Embed within existing structures
The CSR team has been intentional from the beginning about embedding the intervention within existing district and school infrastructure. “We are very aware that this needs to become part of the daily practice of what the district does,” said Klingner. From working to maximize teacher-leader roles, to housing a principal liaison within the district as opposed to at the University, the team is constantly re-evaluating to what extent practices are being embedded. “Sometimes it feels like this is becoming part of the ongoing infrastructure, and then there will be some change and we’re not so sure. There’s a tipping point and even though we have a lot of great buy-in, I’d say we’re not there yet.” Boardman noted that making sure that everyone working in support roles with teachers is trained in CSR would be ideal. “Ideally all of the different coaches in the district would be able to coach for CSR. So the literacy coaches that are in schools, the teacher effectiveness coaches that visit schools, those supporting classroom management or use of the curriculum – all these different existing mechanisms would be able to support CSR. We are trying to do this and have done a lot of training for people in different roles, but we are not there yet and the plan for how to get there is still evolving.”

Align with existing initiatives, tools, and processes
In addition to extensive training, linking and aligning CSR with other district initiatives has also been a priority. For example, it was clear early on that for teachers to engage in a meaningful way, any new instructional model needed to align with LEAP, Denver’s teacher effectiveness framework. This makes sense and has been a priority, though LEAP itself, in addition to its uses, is still evolving. As Boardman put it, “Maintaining a consistent research design when everything around you is changing is a challenge. That said, we are working hard to understand how our model aligns with LEAP and working with teachers to help them understand the connections and to ensure they feel what they’re doing is supported and will pay off for them.” Implementation of the Common Core standards has been another new effort with which the project has had to align. The team’s commitment to link CSR to existing or emerging work is consistent and laudable, though they are aware of potential trade-offs. “We are rolling with the new things as they come in,” said Boardman, “but there are pros and cons. Sometimes we become overly consumed by trying to connect with district initiatives. We have to be careful about where things fit and where they simply might not.”

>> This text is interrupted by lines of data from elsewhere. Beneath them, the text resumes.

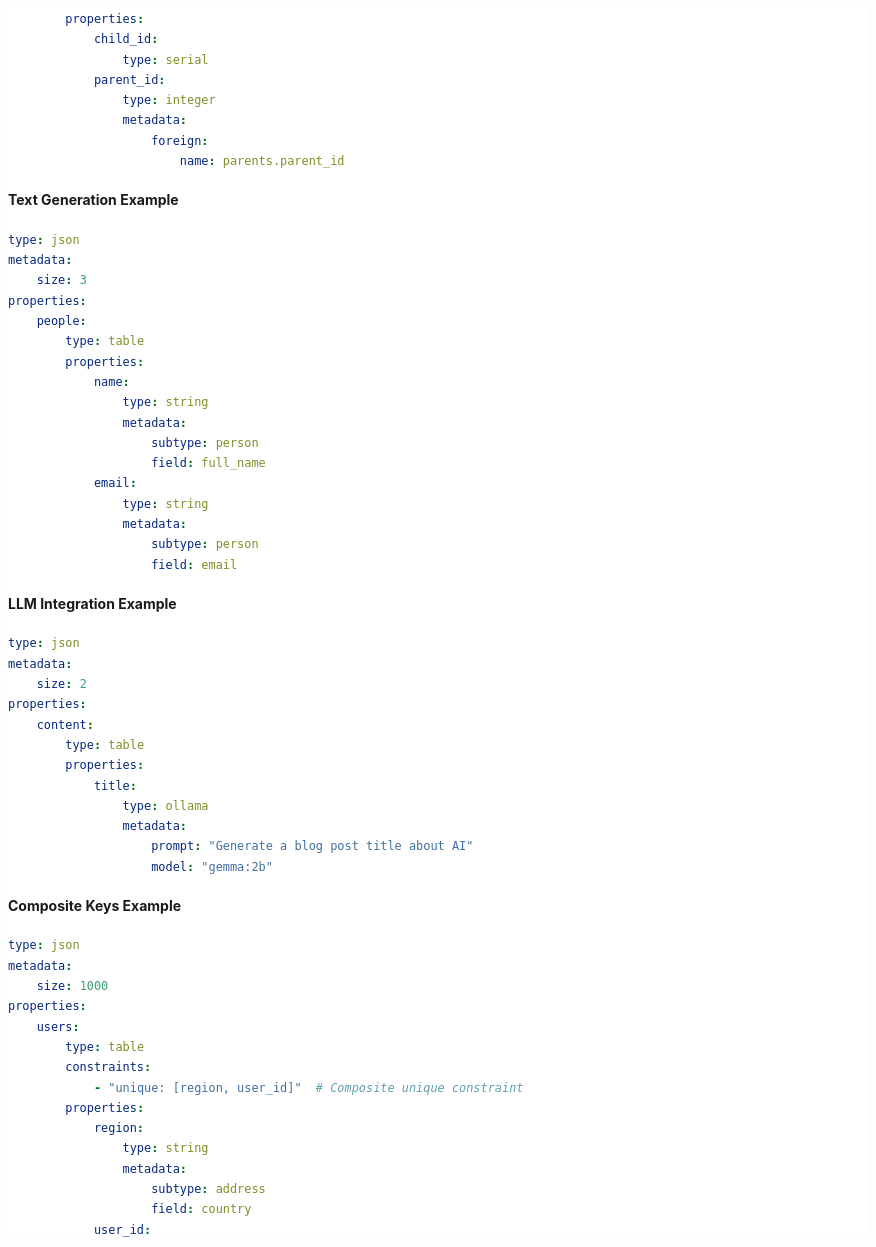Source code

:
 ```yaml
        properties:
            child_id:
                type: serial
            parent_id:
                type: integer
                metadata:
                    foreign:
                        name: parents.parent_id
```

#### Text Generation Example
```yaml
type: json
metadata:
    size: 3
properties:
    people:
        type: table
        properties:
            name:
                type: string
                metadata:
                    subtype: person
                    field: full_name
            email:
                type: string
                metadata:
                    subtype: person
                    field: email
```

#### LLM Integration Example
```yaml
type: json
metadata:
    size: 2
properties:
    content:
        type: table
        properties:
            title:
                type: ollama
                metadata:
                    prompt: "Generate a blog post title about AI"
                    model: "gemma:2b"
```

#### Composite Keys Example
```yaml
type: json
metadata:
    size: 1000
properties:
    users:
        type: table
        constraints:
            - "unique: [region, user_id]"  # Composite unique constraint
        properties:
            region:
                type: string
                metadata:
                    subtype: address
                    field: country
            user_id:
```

Find the right communications channels and messengers
Just as important as trying to figure out where CSR fits is making sure it doesn’t become “just another add-on.” One thing the project team feels is important for sustainability is figuring out at what point information needs to be communicated and by whom. As Boardman said, “Things have to be communicated by the right players. We and our district colleagues are constantly trying to figure out where and by whom key information should be communicated in order for teachers and others to feel this is the real deal. Is it the district’s monthly principal meetings? Is the key that we need area superintendents to say this is a priority?” The team is thinking about communications and messaging at both the district and the school levels. “At the school level, there is also a great deal of integration that needs to happen, and CSR people can’t be at every meeting. So which meetings are critical to attend? Which planning sessions should we prioritize?” Keenly aware that change happens in the context of relationships, the CSR team is being as intentional about communications and messaging as they are about things like tools and trainings.